Zusammenfassung und Beantwortung der häufigsten Fragen rund um den Begriff „Morula“

Wie viele Zellen hat die Morula?

Die Morula besteht aus acht bis sechzehn Zellen, die durch Teilung aus der totipotenten Zygote entstanden sind. Tritt die Morula in das 32-Zellstadium ein, kommt es im Anschluss zu einer ersten Differenzierung. Eine äußere und eine innere Zellschicht entstehen. Die Morula entwickelt sich weiter zur Blastozyste, also zur Keimblase.

 

Was ist ein Maulbeerkeim?

Die Morula wird auch als Maulbeerkeim bezeichnet, denn die sich aus der Zygote entwickelnde Zellkugel erinnert unter dem Mikroskop an die Frucht des Maulbeerbaumes.

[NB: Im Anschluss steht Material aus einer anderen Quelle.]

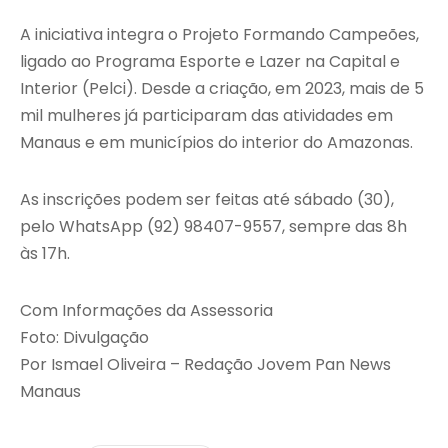
A iniciativa integra o Projeto Formando Campeões,
ligado ao Programa Esporte e Lazer na Capital e
Interior (Pelci). Desde a criação, em 2023, mais de 5
mil mulheres já participaram das atividades em
Manaus e em municípios do interior do Amazonas.
As inscrições podem ser feitas até sábado (30),
pelo WhatsApp (92) 98407-9557, sempre das 8h
às 17h.
Com Informações da Assessoria
Foto: Divulgação
Por Ismael Oliveira – Redação Jovem Pan News
Manaus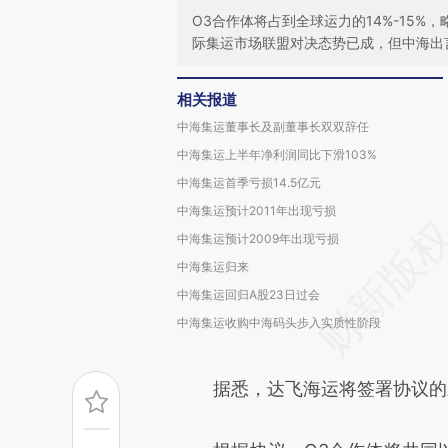
O3合作体将占到全球运力的14%-15%
际集运市场联盟对决态势已成，但中海出
相关报道
中海集运董事长及副董事长双双辞任
中海集运上半年净利润同比下滑103%
中海集运首季亏损14.5亿元
中海集运预计2011年出现亏损
中海集运预计2009年出现亏损
中海集运归来
中海集运回归A股23日过会
中海集运收购中海码头步入实质性阶段
据悉，达飞海运将签署协议的三方称为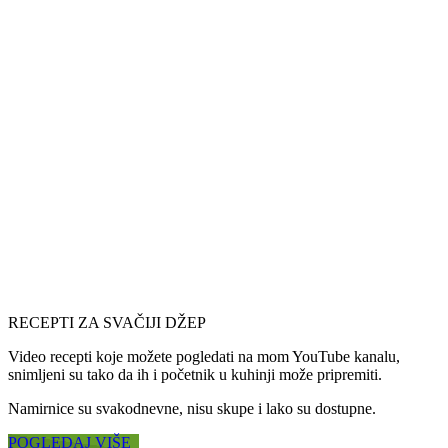
RECEPTI ZA SVAČIJI DŽEP
Video recepti koje možete pogledati na mom YouTube kanalu,
snimljeni su tako da ih i početnik u kuhinji može pripremiti.
Namirnice su svakodnevne, nisu skupe i lako su dostupne.
POGLEDAJ VIŠE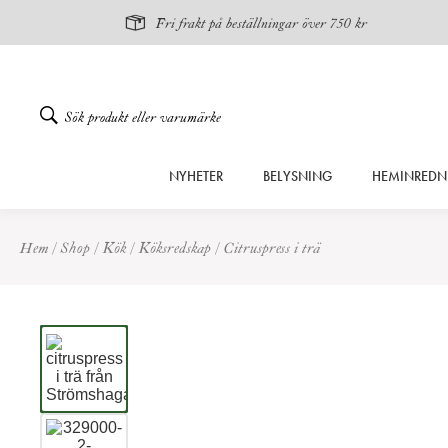
Fri frakt på beställningar över 750 kr
Gå
NYHETER
BELYSNING
HEMINREDN
vidare
till
innehåll
Hem
/
Shop
/
Kök
/
Köksredskap
/
Citruspress i trä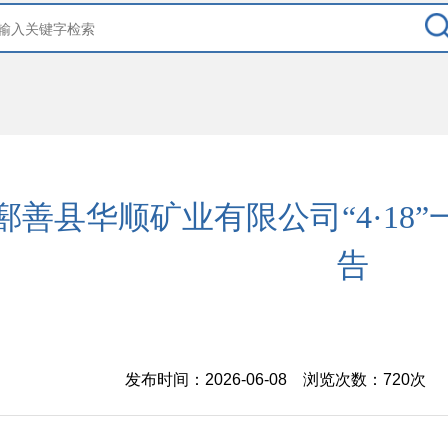
鄯善县华顺矿业有限公司“4·18
告
发布时间：2026-06-08 浏览次数：
720次
【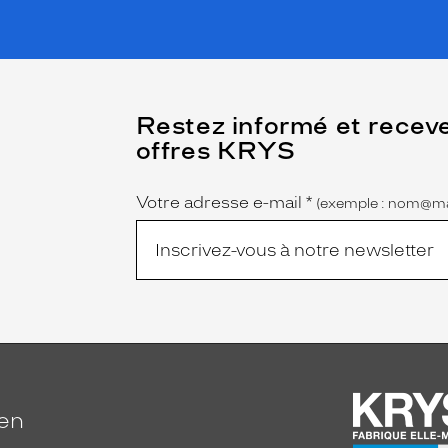
(Ce
Restez informé et recev
champ
offres KRYS
est
Name
obligatoire)
Votre adresse e-mail
*
(exemple : nom@ma
ien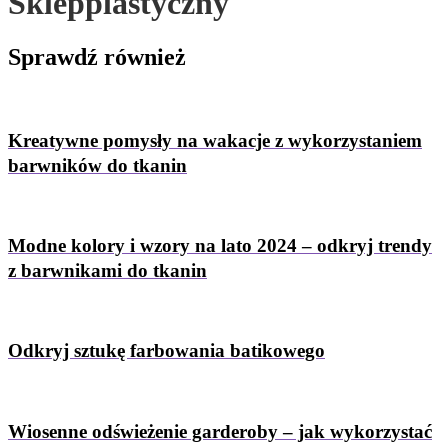
Sklepplastyczny
Sprawdź
również
Kreatywne pomysły na wakacje z wykorzystaniem
barwników do tkanin
Modne kolory i wzory na lato 2024 – odkryj trendy
z barwnikami do tkanin
Odkryj sztukę farbowania batikowego
Wiosenne odświeżenie garderoby – jak wykorzystać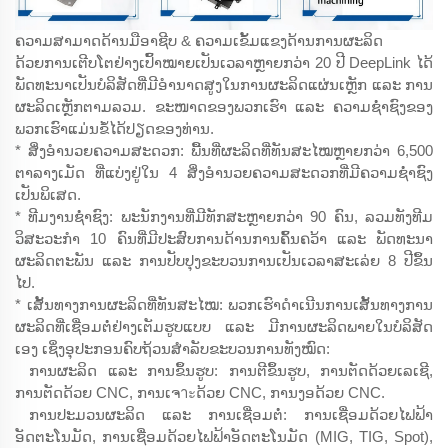
ຄວາມສາມາດດ້ານມືອາຊີບ & ຄວາມເຂັ້ມແຂງດ້ານການຜະລິດ
ດ້ວຍການເຕີບໂຕຢ່າງເປົ້າໝາຍເປັນເວລາຫຼາຍກວ່າ 20 ປີ DeepLink ໄດ້
ພັດທະນາເປັນບໍລິສັດທີ່ມີອຳນາດສູງໃນການຜະລິດແຜ່ນເຫຼັກ ແລະ ການ
ຜະລິດເຫຼັກຕາມລວມ. ຂະໜາດຂອງພວກເຮົາ ແລະ ຄວາມຊ່ຳຊົງຂອງ
ພວກເຮົາແມ່ນຂໍ້ໄດ້ປຽດຂອງທ່ານ.
* ສິ່ງອຳນວຍຄວາມສະດວກ: ພື້ນທີ່ຜະລິດທີ່ທັນສະໄໝຫຼາຍກວ່າ 6,500
ຕາລາງເມັດ ທີ່ແບ່ງຢູ່ໃນ 4 ສິ່ງອຳນວຍຄວາມສະດວກທີ່ມີຄວາມຊ່ຳຊົງ
ເປັນພິເສດ.
* ທີມງານຊ່ຳຊົງ: ພະນັກງານທີ່ມີທັກສະຫຼາຍກວ່າ 90 ຄົນ, ລວມທັງທີມ
ວິສະວະກຳ 10 ຄົນທີ່ມີປະສົບການດ້ານການຄົ້ນຄວ້າ ແລະ ພັດທະນາ
ຜະລິດຕະພັນ ແລະ ການປັບປຸງຂະບວນການເປັນເວລາສະເລ່ຍ 8 ປີຂຶ້ນ
ໄປ.
* ເສັ້ນທາງການຜະລິດທີ່ທັນສະໄໝ: ພວກເຮົາດຳເນີນການເສັ້ນທາງການ
ຜະລິດທີ່ເຊື່ອມຕໍ່ຢ່າງເຕັມຮູບແບບ ແລະ ມີການຜະລິດພາຍໃນບໍລິສັດ
ເອງ ເຊິ່ງອຸປະກອນຄົບຖ້ວນສຳລັບຂະບວນການທັງໝົດ:
ການຜະລິດ ແລະ ການຂຶ້ນຮູບ: ການຕີຂຶ້ນຮູບ, ການຕັດດ້ວຍເລເຊີ,
ການຕັດດ້ວຍ CNC, ການເຈาะດ້ວຍ CNC, ການງອດ້ວຍ CNC.
ການປະມວນຜະລິດ ແລະ ການເຊື່ອມຕໍ່: ການເຊື່ອມດ້ວຍໄຟຟ້າ
ອັດຕະໂນມັດ, ການເຊື່ອມດ້ວຍໄຟຟ້າອັດຕະໂນມັດ (MIG, TIG, Spot),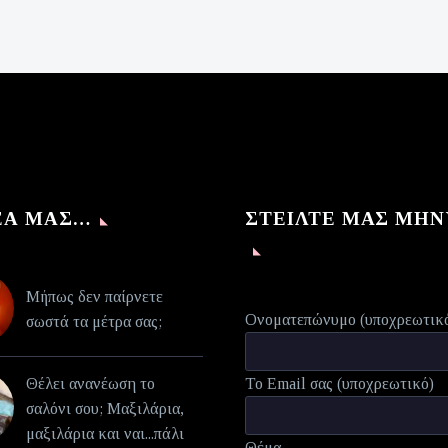
was:
τρέχουσα
€140,00.
τιμή
είναι:
€70,00.
ΈΑ ΜΑΣ…
ΣΤΕΊΛΤΕ ΜΑΣ ΜΉ
Μήπως δεν παίρνετε
Ονοματεπώνυμο (υποχρεωτικ
σωστά τα μέτρα σας;
Θέλει ανανέωση το
Το Email σας (υποχρεωτικό)
σαλόνι σου; Μαξιλάρια,
μαξιλάρια και ναι...πάλι
Θέμα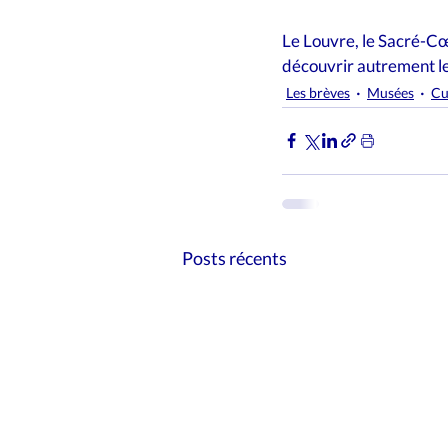
Le Louvre, le Sacré-Cœu
découvrir autrement les
Les brèves
Musées
Cu
Posts récents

Es handelt sich dabei um ein sehr frühes Entwicklungsstadium während Embryogenese. Am Anfang sind alle Zellen des Maulbeerkeims noch totipotent (8 bis 16-Zell-Stadium). Beim Übergang vom Morula-Stadium zum Blastozystenstadium (am ende des 32-Zell-Stadium) kommt es zu einer ersten Spezialisierung der Zellen. Sie verlieren ihre Totipotenz und sind von nun an nur noch pluripotent.

 

Was ist ein Bläschenkeim/Keimblase?

Als Bläschenkeim oder Keimblase wird die Blastozyste bezeichnet. Dieses Stadium in der Embryonalentwicklung schließt sich direkt an das Morula-Stadium an. Beim Bläschenkeim haben sich die Blastomere innerhalb der Zona pellucida in eine äußere Zellschicht (Trophoblast) und eine innere Zellschicht (Embryoblast) aufgeteilt. Der Differenzierungsschritt erfolgt ungefähr am 5. Tag nach der Befruchtung, sodass aus der Morula die Keimblase wird.